Shawn McManus draws the memorable storybook fable ‘Blanket Shanty’, Jason Pearson illustrates ‘The Tom Strong Cartoon Hour’ whilst Michael Kaluta provides pictures for the prose ‘Millennium Memories’. The highlight for me is ‘Coloring Our Perceptions’ a wordless, primitivist strip spectacularly painted by Avant Garde cartoonist Peter Kuper, although it is a delicious delight to see Bruce Timm’s pastiching of comic book jungle girls trapped in a game preserve (‘Jungle is Massive’). Rounding out the pictorial radicalness is Peter Bagge’s particular brand of post-modern, urbane angst in the domestic chiller, ‘The Strongs’.

This is an interesting book for interesting times but I still can’t help but wonder what you feed Lawyers to keep ’em docile.

© 2005 America’s Best Comics, LLC. All Rights Reserved.

Tom Strong’s Terrific Tales Book 1

Tom Strong's Terrific Tales Book 1 

By Alan Moore & Various (America’s Best Comics)
ISBN: 1-4012-0030-3

Supplementing the monthly adventures of Superman of Science Tom Strong was a monthly anthology title dedicated to short tales from that hero’s long and chequered career, including his youth on the lost island of Attabar Teru. Alongside were the well-upholstered adventures of Jonni Future, with the occasional comics experiment from some of the biggest names in comics.

This collection starts with an arctic thriller set in 1950, illustrated by the superb Paul Rivoche and scripted by Moore himself, as was the silent, whimsical romp ‘Tesla Time’ with pictures by Jaime Hernandez. Young Tom Strong ‘And the Fiend from the Forgotten Shore’ is a ghost story of sorts from artist Alan Weiss and British comics writer Steve “no relation” Moore, who also writes the traditionally evocative science bimbo Jonni Future, an outrageously pneumatic heroine who travels to the end of time via ‘The Halfway House’. The art here is Adams, Art Adams.

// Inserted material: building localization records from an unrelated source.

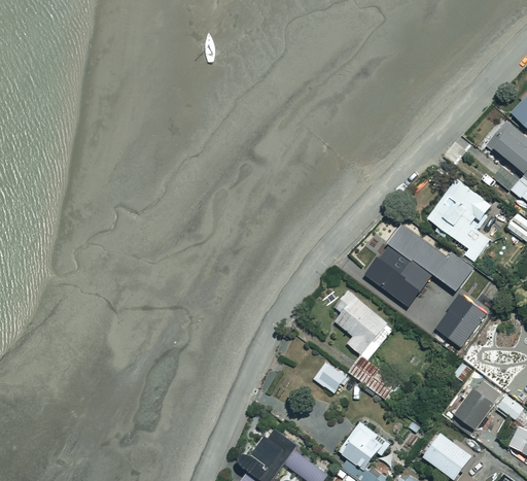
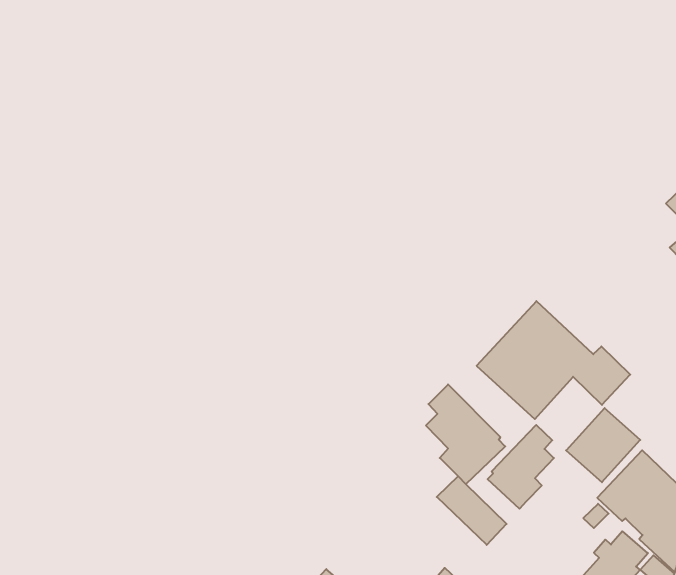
building: [427,178,491,261] -> none
building: none -> [488,425,554,509]
building: [314,362,345,392] -> none

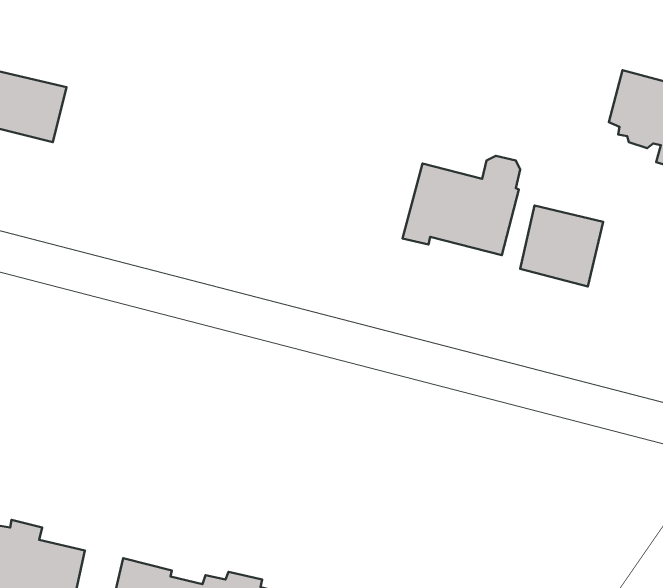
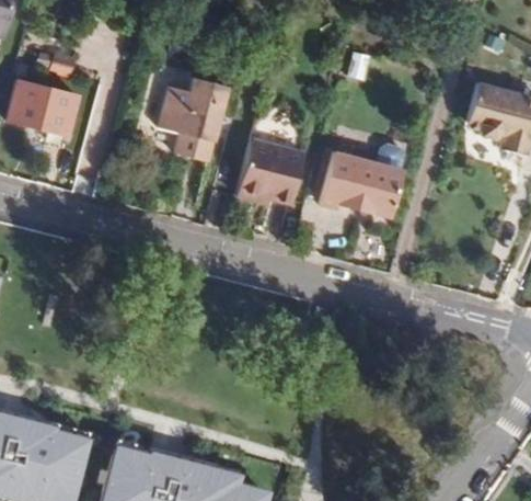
building: none -> [158,81,226,164]
building: none -> [236,143,303,205]
building: [520,206,603,287] -> none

Alan and Paul return in issue #2 with ‘Live Culture’ as Strong and soviet counterpart Svetlana X thwart a multi-dimensional invasion on a space station, Steve and Arthur bring you Jonni Future and the ‘Moth-Women of the Myriad Moons’, and Steve and Mr. Weiss pit Young Tom against ‘The Thunderbirds of Attabar Teru’.

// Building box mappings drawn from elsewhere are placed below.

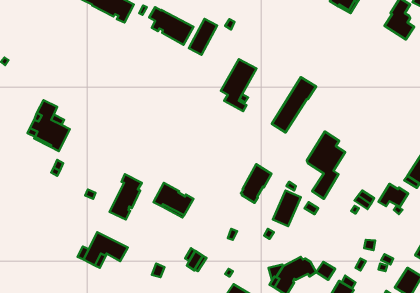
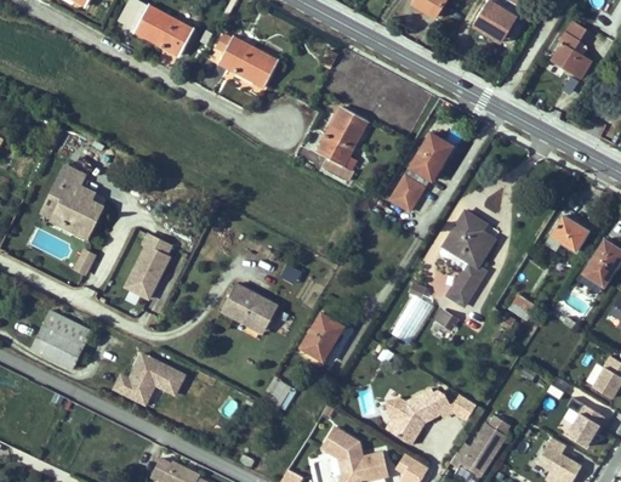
building: [189,19,217,55] -> none
building: [241,164,272,203] -> [298,312,342,367]
building: [110,174,142,219] -> [125,233,171,297]
building: [378,184,408,207] -> [545,217,587,250]
building: none -> [30,310,90,368]

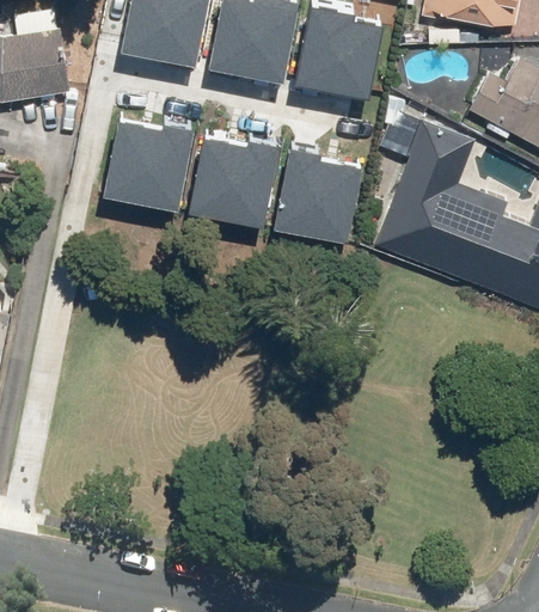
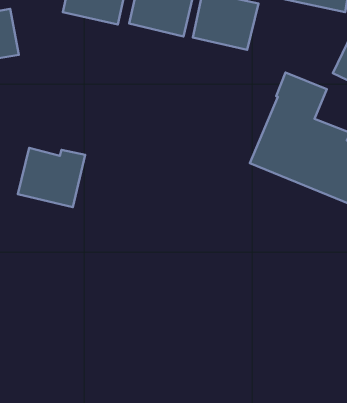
building: [102,116,194,197] -> [18,148,85,207]
building: [189,133,281,214] -> none
building: [275,140,365,228] -> none

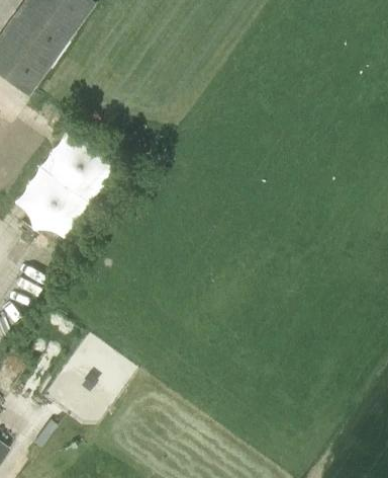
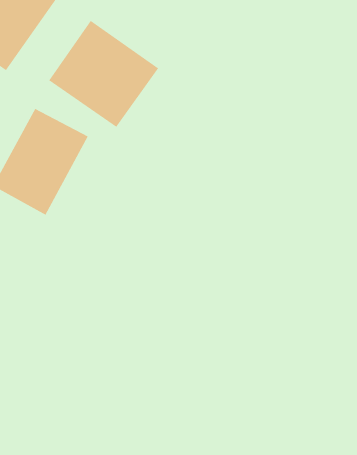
building: none -> [48,20,159,128]

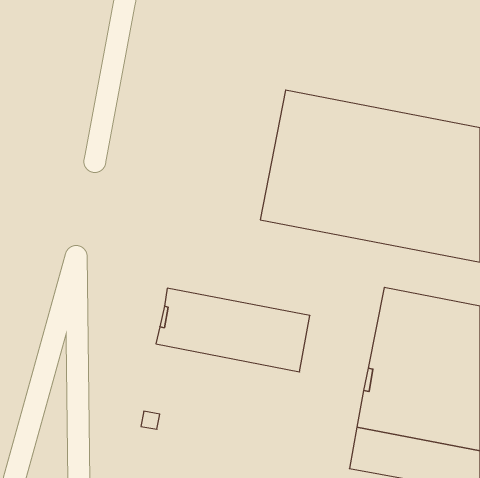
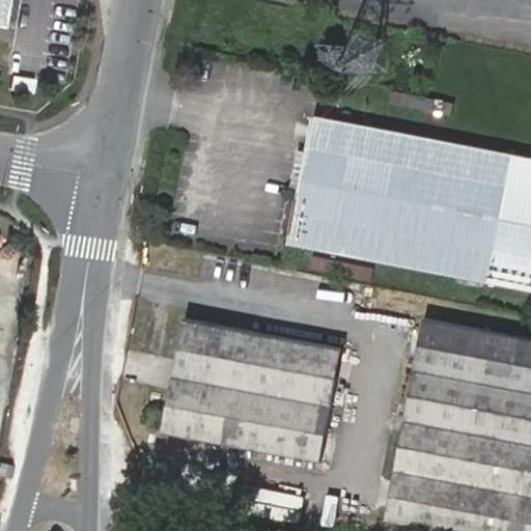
building: none -> [163,382,331,464]

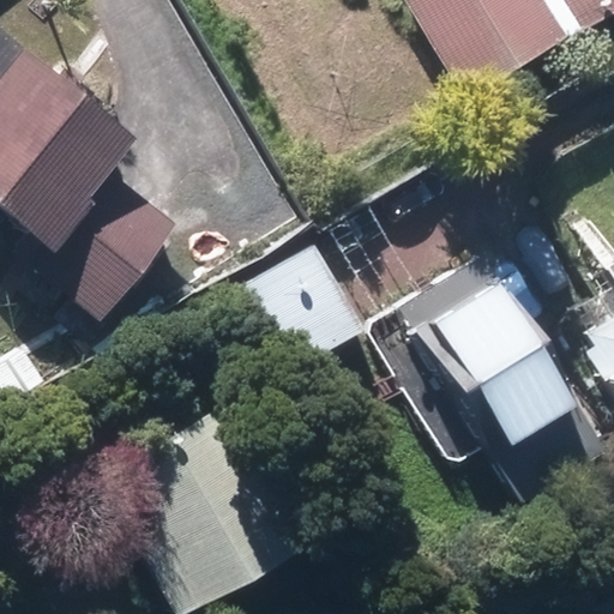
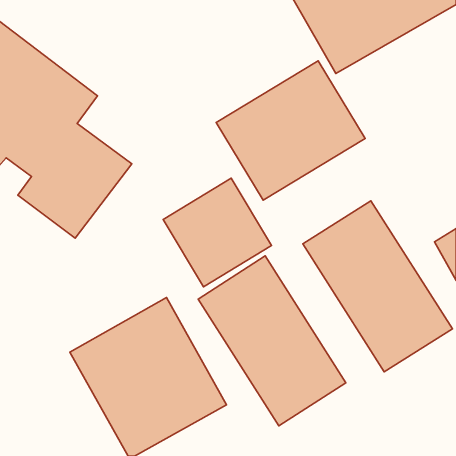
building: none -> [216,61,365,200]
building: none -> [198,256,346,426]

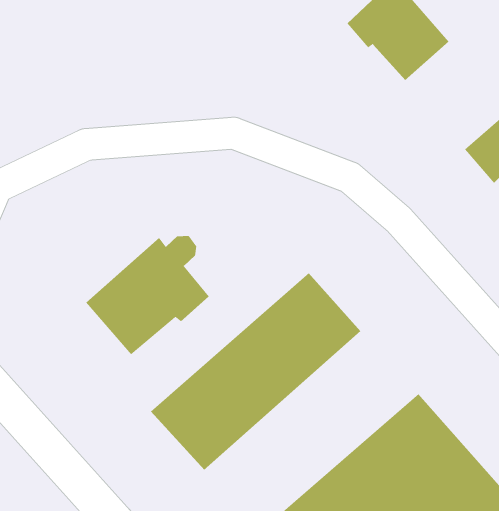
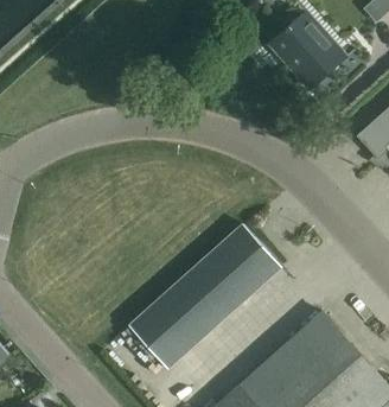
building: [86,235,210,355] -> none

Jerry Ordway illustrates Alan Moore’s ‘The Rule of the Robo-Saveen’, and the usual suspects bring us Jonni Future and ‘The Seraglio of the Stars’ and Young Tom Strong ‘And the View Beyond the Veil’ in the third issue collected here.

Paul Rivoche returns for ‘Leap of Faith’, and Steve Moore writes ‘The Witch of the World’s End’ for Arthur Adams and ‘The Fairy of the Foam’ for Alan Weiss, whose regular assignments are Jonni Future and Young Tom Strong respectively.

Issue #5 brought the wonderfully experimental ‘Collect the Set’ from Alan Moore and Jason Pearson, wherein this entire tale of the Tom Strong Family is about and told in bubble-gum cards. The hero’s sapient Gorilla assistant stars in ‘King Solomon Pines’ by Leah Moore –actually a relation – and cartooning icon Sergio Aragones, and the issue concludes with a sharply funny tale of sexual exploration for Young Tom Strong in ‘The Mysteries of Chukulteh’ by the ever-popular S. Moore and A. Weiss.

The final issue features Tom Strong (by Alan Moore and Jerry Ordway), in the mind-bending ‘Goloka: the Heroic Dose’, Jonni Future visits ‘The Garden of the Sklin’ (S. Moore and Adams) and Young Tom Strong also visits the cerebral realms in ‘The Shadow of the Volcano’ (S. Moore and Weiss).

These tales are stuffed with nostalgic reinvention and familiar comic territories re-explored. Whether that has any meaning for new or young readers – and no, they aren’t necessarily the same thing – is largely irrelevant when the creators work this hard and are this good. Try it yourself and see.